This Week In Lunacy

Steve Sailer has a great post up on his site about this hilariously deranged story in the New York Times. Since the onset of this hysteria, the lunatics are crafting an imaginary past in which homosexuals were kept on lavender farms in the south. Like blacks, who Progressives claim to have liberated, homosexuals were forced to slave away on the lavender farms as chattel. That makes the obsession with homosexuals today an analog to the Civil Rights Movement.

Glenn Burke was 27 when he walked out on Major League Baseball, his promising career as an outfielder undone mostly by the burden of being a semicloseted gay man. It was 1980, and it was more important, Burke later explained, to be himself than to be a professional baseball player.

It turns out he sucked at baseball too.

Glenn Burke

When you hit .237 over six seasons, the game walks away from you, not the other way around. He was not the first washed up ball player to blame the unfairness of life for his busted dreams. The barrooms of America are full of guys who never got over washing out of sports. They never made it to the bigs and have a million reasons for it other than they were not good enough.

You would think a reporter would look up the stats, but that’s not how the modern media works these days.
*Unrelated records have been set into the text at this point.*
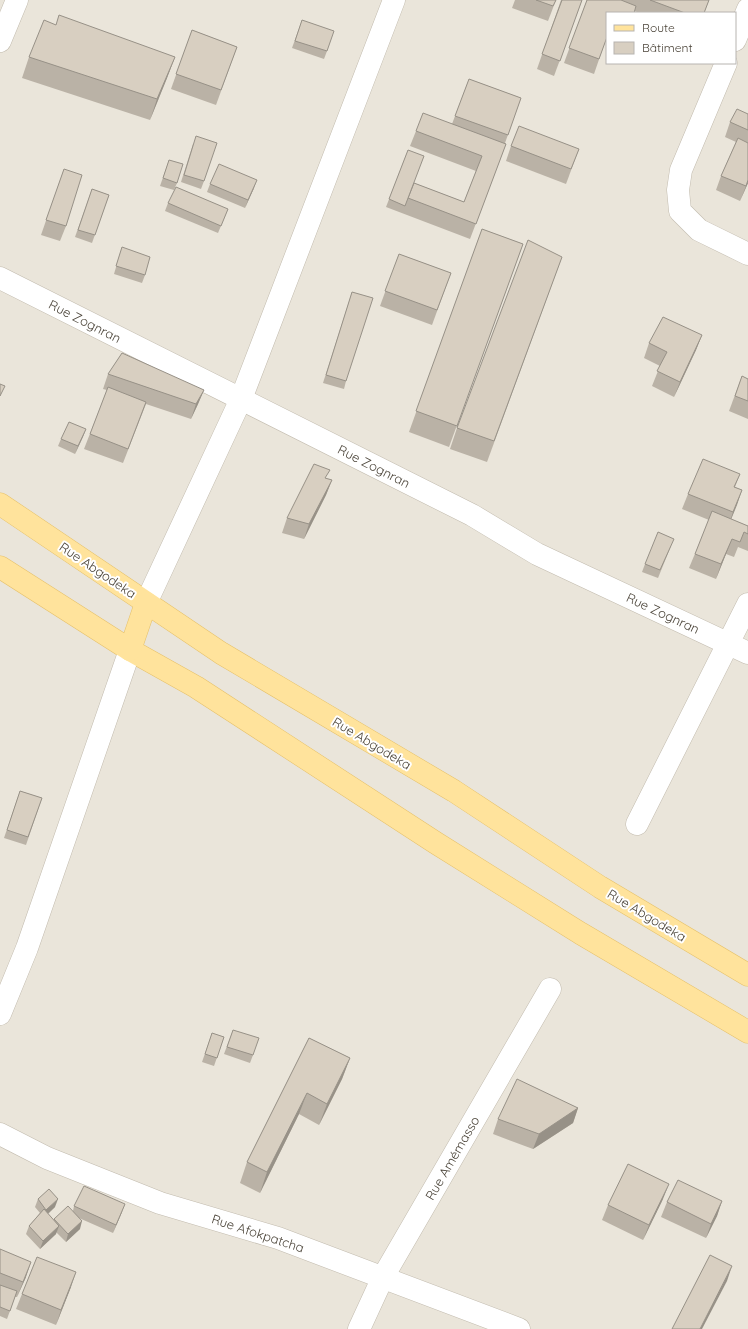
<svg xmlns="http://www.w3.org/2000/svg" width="748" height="1329" viewBox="0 0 748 1329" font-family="Quicksand,sans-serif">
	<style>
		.residential { fill: #eae5da; fill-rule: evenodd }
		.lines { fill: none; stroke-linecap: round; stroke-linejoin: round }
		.street-casing { stroke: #c2bbae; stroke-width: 23 }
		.primary-casing { stroke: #e6c16a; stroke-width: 23 }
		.street { stroke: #fff; stroke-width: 22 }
		.primary { stroke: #ffe39c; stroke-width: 22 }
		.wall { fill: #bab2a6 }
		.shaded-wall { fill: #979187 }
		.building { fill: #d8cfc1; stroke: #979187 }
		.labels { text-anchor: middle; stroke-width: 4; stroke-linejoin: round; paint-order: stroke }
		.street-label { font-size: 13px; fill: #4b4439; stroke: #fff }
	</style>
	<rect width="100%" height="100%" fill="#f6f3ec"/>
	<path class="residential" d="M0 0H748V1329H0ZM607 13H735V63H607Z"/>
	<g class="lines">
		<defs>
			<g id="street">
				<path d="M735 40 748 9"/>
				<path d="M0 41 17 0"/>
				<path d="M726 63 681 170 678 190 680 211 699 230 748 254"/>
				<path d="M0 278 472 515 537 554 748 653"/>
				<path d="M146 603 241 399 394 0"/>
				<path d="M637 824 748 604"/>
				<path d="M0 1014 27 948 130 650"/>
				<path d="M0 1134 47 1158 160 1203 278 1238 519 1329"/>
				<path d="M359 1329 383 1277 550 989"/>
			</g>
			<g id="primary">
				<path d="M0 504 221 653 454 791 600 887 748 975"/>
				<path d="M0 567 130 650 196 687 436 843 580 933 748 1032"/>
				<path d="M130 650 146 603"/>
			</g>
		</defs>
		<use href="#street" class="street-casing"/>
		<use href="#primary" class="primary-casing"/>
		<use href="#street" class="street"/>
		<use href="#primary" class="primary"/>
	</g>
	<g class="wall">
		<path d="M515 0H556L548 21 512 8Z"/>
		<path d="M561 0H582L554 76 537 69Z"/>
		<path d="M587 0H709L704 13H640L634 11 607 13V40L606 39 594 74 564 63Z"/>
		<path d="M302 20 327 51 324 59 292 48Z"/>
		<path d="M56 25 175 57 167 78 150 120 22 78 29 57Z"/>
		<path d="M192 30 237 47 216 105 171 89Z"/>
		<path d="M469 79 521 98 505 143 506 144 470 239 386 207 408 150 414 183 464 202 476 171 410 146 416 131 452 124Z"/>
		<path d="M748 114V183L740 201 716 190 721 176 736 142 725 137 730 122Z"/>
		<path d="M193 144 204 181 201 189 181 182Z"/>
		<path d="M511 146 579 149 566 184 506 161Z"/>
		<path d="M169 160 177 183 174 190 160 186Z"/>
		<path d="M64 169 66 226 60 241 41 235Z"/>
		<path d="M210 184 254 188 245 208 207 192Z"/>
		<path d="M92 189 109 195 92 243 75 237Z"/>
		<path d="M168 203 228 209 218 233 165 211Z"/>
		<path d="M482 229 523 244 449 447 409 432Z"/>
		<path d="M122 247 145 275 142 283 114 274Z"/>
		<path d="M399 254 451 273 432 325 380 306Z"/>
		<path d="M562 257 487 462 450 449 457 428Z"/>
		<path d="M352 292 346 381 344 389 323 383Z"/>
		<path d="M702 335 696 350 674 397 652 386 660 366 644 358 649 343Z"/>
		<path d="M108 374 204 390 198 404 191 419 146 404 123 463 84 449 107 390 103 389Z"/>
		<path d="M742 376 748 379V419L729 411Z"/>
		<path d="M86 429 75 454 58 446 61 439Z"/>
		<path d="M740 474 735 487 742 490 731 519 748 526V551L738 547 734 557 726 554 716 579 689 568 709 520 682 509 688 494Z"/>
		<path d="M327 479 332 480 326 495 304 539 282 533 287 518Z"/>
		<path d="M671 546 658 578 642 572 645 564Z"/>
		<path d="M20 791 42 798 26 845 4 838Z"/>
		<path d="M233 1030 253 1055 250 1063 224 1054Z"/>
		<path d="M212 1033 224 1037 214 1066 202 1062Z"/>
		<path d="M309 1038 350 1058 342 1079 319 1125 299 1114 260 1193 240 1183 247 1162Z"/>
		<path d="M578 1108 573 1123 533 1149 493 1134 498 1119Z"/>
		<path d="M38 1199 55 1207 48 1214 54 1220V1219L73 1211 74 1206 122 1212 113 1233 79 1218 80 1229 66 1242 56 1232V1234L40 1249 26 1234 29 1226 40 1213 35 1207Z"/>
		<path d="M663 1199 643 1240 602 1220 608 1205Z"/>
		<path d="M722 1201 717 1216 706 1238 661 1217 667 1202Z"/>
		<path d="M0 1249 26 1277 17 1297H15L7 1319 0 1316Z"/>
		<path d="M71 1287 56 1325 16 1309 22 1294Z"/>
	</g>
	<g class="shaded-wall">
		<path d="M175 57 167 78 150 120 157 99Z"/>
		<path d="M257 180 254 188 245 208 248 200Z"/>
		<path d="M748 180V183L740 201 746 186Z"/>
		<path d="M702 335 696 350 674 397 680 382Z"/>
		<path d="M204 390 198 404 191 419 196 404Z"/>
		<path d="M86 429 83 437 75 454 78 446Z"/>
		<path d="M332 480 326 495 304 539 309 524Z"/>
		<path d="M742 490 737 505 728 527 733 512Z"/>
		<path d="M732 539 716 579 721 564Z"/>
		<path d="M350 1058 342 1079 319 1125 327 1104Z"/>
		<path d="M307 1093 299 1114 260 1193 267 1172Z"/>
		<path d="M578 1108 573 1123 533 1149 539 1134Z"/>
		<path d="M669 1184 663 1199 643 1240 649 1225Z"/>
		<path d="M58 1199 55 1207 43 1218 46 1210Z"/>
		<path d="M722 1201 717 1216 706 1238 711 1224Z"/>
		<path d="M125 1204 122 1212 113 1233 116 1225Z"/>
		<path d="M82 1221 80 1229 66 1242 68 1234Z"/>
		<path d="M59 1226 56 1234 40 1249 43 1241Z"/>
		<path d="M31 1262 26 1277 17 1297Z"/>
		<path d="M732 1266 727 1281 702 1329H700Z"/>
		<path d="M76 1272 71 1287 56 1325 61 1310Z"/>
	</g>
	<g class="building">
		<path d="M536 0H556L553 6Z"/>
		<path d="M562 0H582L560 61 542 54Z"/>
		<path d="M587 0H621L636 6 634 13H607V37L599 59 569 48Z"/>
		<path d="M650 0H709L704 13H685Z"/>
		<path d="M59 15 175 57 157 99 29 57 44 20 56 25Z"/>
		<path d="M302 20 334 31 327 51 295 41Z"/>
		<path d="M192 30 237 47 221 90 176 74Z"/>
		<path d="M469 79 521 98 508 135 455 116Z"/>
		<path d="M737 109 748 114V130L730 122Z"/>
		<path d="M423 113 506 144 476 224 408 198 414 183 464 202 482 156 416 131Z"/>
		<path d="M519 126 579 149 571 169 511 146Z"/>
		<path d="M196 136 217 143 204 181 184 175Z"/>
		<path d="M738 138 748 143V180L746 186 721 176Z"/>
		<path d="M408 150 424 156 405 206 389 199Z"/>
		<path d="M169 160 183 164 177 183 163 178Z"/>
		<path d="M219 164 257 180 248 200 210 184Z"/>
		<path d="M64 169 82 175 66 226 46 220Z"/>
		<path d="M176 187 228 209 221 226 168 203Z"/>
		<path d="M92 189 109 195 95 235 78 230Z"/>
		<path d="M482 229 523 244 457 426 416 411Z"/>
		<path d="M528 240 562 257 494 441 457 428Z"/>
		<path d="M122 247 150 257 145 275 116 266Z"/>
		<path d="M399 254 451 273 437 310 385 291Z"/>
		<path d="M352 292 373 298 346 381 326 375Z"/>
		<path d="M663 317 702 335 680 382 657 371 667 352 649 343Z"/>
		<path d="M122 353 204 390 196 404 108 374Z"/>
		<path d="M742 376 748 379V401L735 396Z"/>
		<path d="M0 384 5 386 0 396Z"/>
		<path d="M108 387 146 402 128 449 90 434Z"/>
		<path d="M69 422 86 429 78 446 61 439Z"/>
		<path d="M703 459 740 474 734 487 742 490 733 512 688 494Z"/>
		<path d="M314 464 330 470 325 478 332 480 309 524 287 518Z"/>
		<path d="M712 511 748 526V534L744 532 740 542 732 539 721 564 695 554Z"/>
		<path d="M658 532 674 539 660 570 645 564Z"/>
		<path d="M20 791 42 798 28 837 7 830Z"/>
		<path d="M233 1030 259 1038 253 1055 227 1047Z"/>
		<path d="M212 1033 224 1037 217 1058 205 1054Z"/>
		<path d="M309 1038 350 1058 327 1104 307 1093 267 1172 247 1162Z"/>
		<path d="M517 1079 578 1108 539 1134 498 1119Z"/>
		<path d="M628 1164 669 1184 649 1225 608 1205Z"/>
		<path d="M678 1180 722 1201 711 1224 667 1202Z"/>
		<path d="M84 1186 125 1204 116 1225 74 1206Z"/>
		<path d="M49 1189 58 1199 46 1210 38 1199Z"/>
		<path d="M68 1206 82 1221 68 1234 54 1219Z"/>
		<path d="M44 1209 59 1226 43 1241 29 1226Z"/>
		<path d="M0 1249 31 1262 23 1282 0 1273Z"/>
		<path d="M710 1255 732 1266 700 1329H672Z"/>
		<path d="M37 1257 76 1272 61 1310 22 1294Z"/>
		<path d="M0 1285 17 1291 10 1311 0 1307Z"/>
	</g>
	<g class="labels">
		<g class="street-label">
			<text transform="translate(85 321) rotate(27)" y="5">Rue Zognran</text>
			<text transform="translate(374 466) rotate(27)" y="5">Rue Zognran</text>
			<text transform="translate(98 570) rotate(34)" y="5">Rue Abgodeka</text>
			<text transform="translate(663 613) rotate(25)" y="5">Rue Zognran</text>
			<text transform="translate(372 743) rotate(31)" y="5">Rue Abgodeka</text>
			<text transform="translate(647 915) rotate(31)" y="5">Rue Abgodeka</text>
			<text transform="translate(452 1158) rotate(-60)" y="5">Rue Amémasso</text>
			<text transform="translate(258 1233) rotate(18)" y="5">Rue Afokpatcha</text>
		</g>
	</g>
	<rect x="606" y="12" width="130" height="52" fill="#ffffff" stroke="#b7b4b0"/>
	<rect x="614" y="25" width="20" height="6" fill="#ffe39c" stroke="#b7b4b0"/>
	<text x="642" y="32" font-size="12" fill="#4b4439">Route</text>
	<rect x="614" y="42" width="20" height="12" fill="#d8cfc1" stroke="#b7b4b0"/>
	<text x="642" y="52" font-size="12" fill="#4b4439">Bâtiment</text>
</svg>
First they create the narrative and then they fill in the facts. It’s not a lot different from how the Soviets would airbrush people in and out of photos. When you think everything including observable reality must be bent toward reaching the promised land, silly things like facts are not going to stop you.

3 thoughts on “This Week In Lunacy

  1. The NYT can not help that it makes up facts to suit its emotional stance – that is how the left rolls. They rely on the knowledge that their audience is both receptive (to confirmation bias) and ignorant of the critical facts. The main street media fails to inform and seeks instead to shape opinion with revisionist history. They are not news organizations, they are propagandists.

  2. Back in the early days or the innertunnel, I would run across an article that was playing loose with the facts, do a little extra fact checking, then let loose in the comments. Now I just stay clear of MSM sites.

  3. Thank you Z for the Glenn Burke reference. As a lifelong Dodger fan, I remember the guy. He sucked….oh wait. Seriously, he was one of many “can’t miss” Dodger prospects in that era like Greg Brock and Mike Marshall and Franklin Stubbs who never really panned out.